● **EXTRACT**

*** Block opens ***

Carpenter, whose former husband Scott Carpenter was part of NASA’s Project Mercury, died July 24 of congestive heart failure in Denver at the age of 92.

As a woman with many labels in the media’s eye, Carpenter was described by her daughter Kris Stoever as someone that “to know her was to love her.”

While some described Carpenter as a “TV personality” or a part of the exclusive “astronaut wives club,” Stoever said her mother thought such labels were condescending.

Six wives of the seven Mercury astronauts attend a luncheon held in their honor by the American Newspaper Women’s Club in 1962 in Washington. From left, Annie Glenn, Rene Carpenter, Louise Shepard, Betty Grissom, Trudy Cooper and Marjorie Slayton. Josephine Shirra, wife of astronaut Walter Shirra, was not in attendance. (Denver Post File Photo)

“Career military wives aren’t in a club; they’re serving the country and are making sure that everything is running smoothly,” she said.

Carpenter is remembered for many contributions throughout her life, including writing the news column “A Woman, Still,” hosting the Washington television show WTOP, and for volunteering her ex-husband for NASA’s Project Mercury.

She was raised in Boulder by her mother, Olive Loraine (Olson) Mason, and her adoptive father, Lyle Price, who was hired as the brickmason for Folsom Stadium on the University of Colorado Boulder campus.

She attended Boulder High School, where she discovered her affinity for writing as a staff writer for the school’s paper, the Daily Owl. The experience laid the groundwork for her future writing endeavors throughout her career, including her news column and for her show, “Everywoman,” where she discussed progressive ideas at the time, such as birth control and other previously taboo subjects.

After graduating from high school in 1946, she went on to study at the University of Colorado Boulder, where she majored in history. It was about that time when she met Scott Carpenter while working as an usher at the Boulder Theater. The two married in 1948 and were together during the 1962 Mercury 7 mission, in which Scott Carpenter piloted and orbited around the Earth as the fourth American to travel in space.

A 1962 Life Magazine cover featured a black-and-white photograph of her gazing into the Florida sky, watching her husband ascend into the atmosphere. “Rene watches Scott go up,” the cover said.

Thomas Mallon, a longtime friend of the Carpenters, explained in an interview with the New York Times that she was much more than just an observer and was “keenly alert to everything going on in the space program, from its orbital mechanics to its rivalries.” Because of her extensive knowledge and connection to that world, she was later hired to cover the NBC TV Apollo launches.

Inside the Life Magazine edition were accounts of the lives of the Project Mercury astronauts and their families.

“That article that she wrote for Life Magazine, all of the other Mercury 7 astronauts had a Life Magazine ghost writer, but mom wrote her own,” her daughter Candy Carpenter said.

“Rene was saying, ‘Wait, I can write this. Why should I tell Loudon (Wainwright) what to write about me when I can write it?’” Stoever added.

Carpenter retained her surname after her divorce in 1971, to which she protested being reduced to “ex-wife of the astronaut” by the Washington Post.

“I am a single whole person — unencumbered by hyphens or gratuitous references to the past, and I am convinced I speak for a growing number of women who are newly responsive and aware of their own unique identities,” she wrote.

Candy Carpenter described her mother as a very unusual woman for her generation and said that she was lucky to have had her as a role model.

“I just think people couldn’t resist her because of the triple threat: beauty, brains and humor,” she said. “I remember her telling me, ‘You don’t need a man to define who you are.’”

In the latter half of her life, Candy Carpenter said her mother resorted to living a low-profile life during her retirement with husband Lester Shor after returning to Colorado from Washington.

“After you’ve been wined and dined at the White House, done all of the meet-and-greets and you’ve been on TV, I think she just wanted to live a quiet life,” Candy Carpenter said. “Just throw the answering machine away and have a private life.”

Rene Carpenter is survived by her children, Kris Stoever, Robyn Jay Carpenter, Candace Noxon Carpenter; a sister, Peggy Cronin; a brother, Walter Price; a granddaughter; and a great-granddaughter. Marc Scott Carpenter, a son, died in 2012.

*** Block closes ***

● **EXERCISE TASKS**
a: According to the obituary, where was Rene Carpenter working when she met Scott Carpenter?
b: List the six wives of Mercury astronauts whom the obituary names as attending the 1962 luncheon in Washington.
c: Does each statement agree with the obituary? (i) Rene Carpenter majored in history at the University of Colorado Boulder. (ii) Rene and Scott Carpenter divorced in 1962. (iii) A ghost writer wrote Rene Carpenter's Life Magazine article.
Answer from the obituary alone.

● **GIVEN INFORMATION**
*** Block opens ***

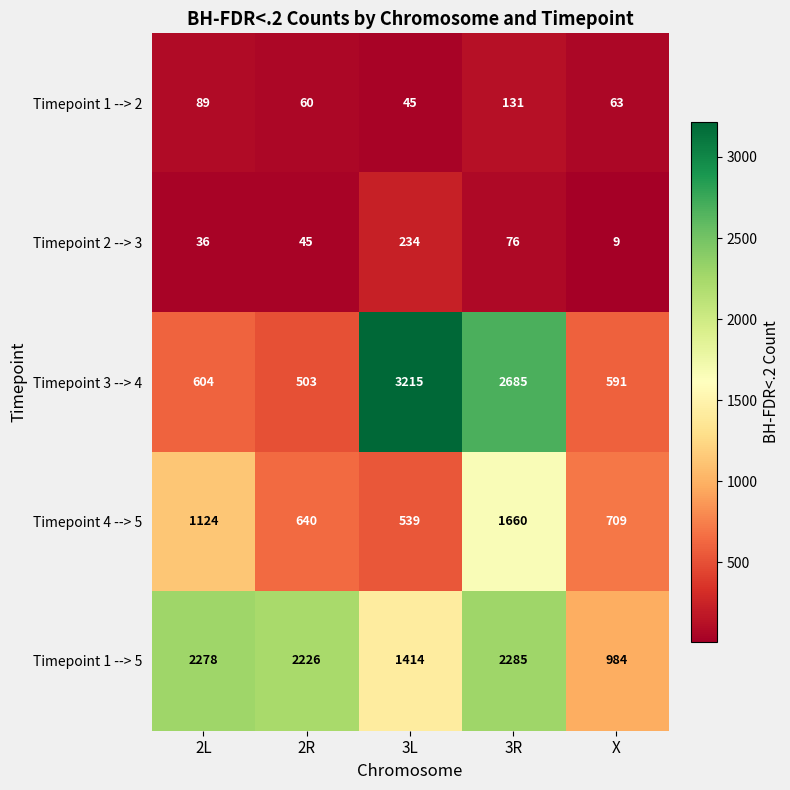

Which series changed the most between 2R and 3R?

Timepoint 3 --> 4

*** Block closes ***

● **ANSWERS TO THE EXERCISE**
a: She was working as an usher at the Boulder Theater.

b: Annie Glenn, Rene Carpenter, Louise Shepard, Betty Grissom, Trudy Cooper, Marjorie Slayton

c:
(i) Yes: "she went on to study at the University of Colorado Boulder, where she majored in history."
(ii) No: "Carpenter retained her surname after her divorce in 1971."
(iii) No: "all of the other Mercury 7 astronauts had a Life Magazine ghost writer, but mom wrote her own."